* **EXERCISE**:
Rewrite each of the following rows with "Detalji" changed to "Details" and everything else unchanged.

* **THE DATA**:

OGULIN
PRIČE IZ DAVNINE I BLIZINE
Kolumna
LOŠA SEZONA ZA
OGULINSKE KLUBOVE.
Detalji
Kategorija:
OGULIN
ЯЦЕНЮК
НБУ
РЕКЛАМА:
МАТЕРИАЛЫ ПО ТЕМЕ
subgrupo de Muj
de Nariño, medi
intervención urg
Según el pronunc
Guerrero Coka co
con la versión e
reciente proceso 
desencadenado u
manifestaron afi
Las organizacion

* **THE COMPLETED TASK**:
OGULIN
PRIČE IZ DAVNINE I BLIZINE
Kolumna
LOŠA SEZONA ZA
OGULINSKE KLUBOVE.
Details
Kategorija:
OGULIN
ЯЦЕНЮК
НБУ
РЕКЛАМА:
МАТЕРИАЛЫ ПО ТЕМЕ
subgrupo de Muj
de Nariño, medi
intervención urg
Según el pronunc
Guerrero Coka co
con la versión e
reciente proceso 
desencadenado u
manifestaron afi
Las organizacion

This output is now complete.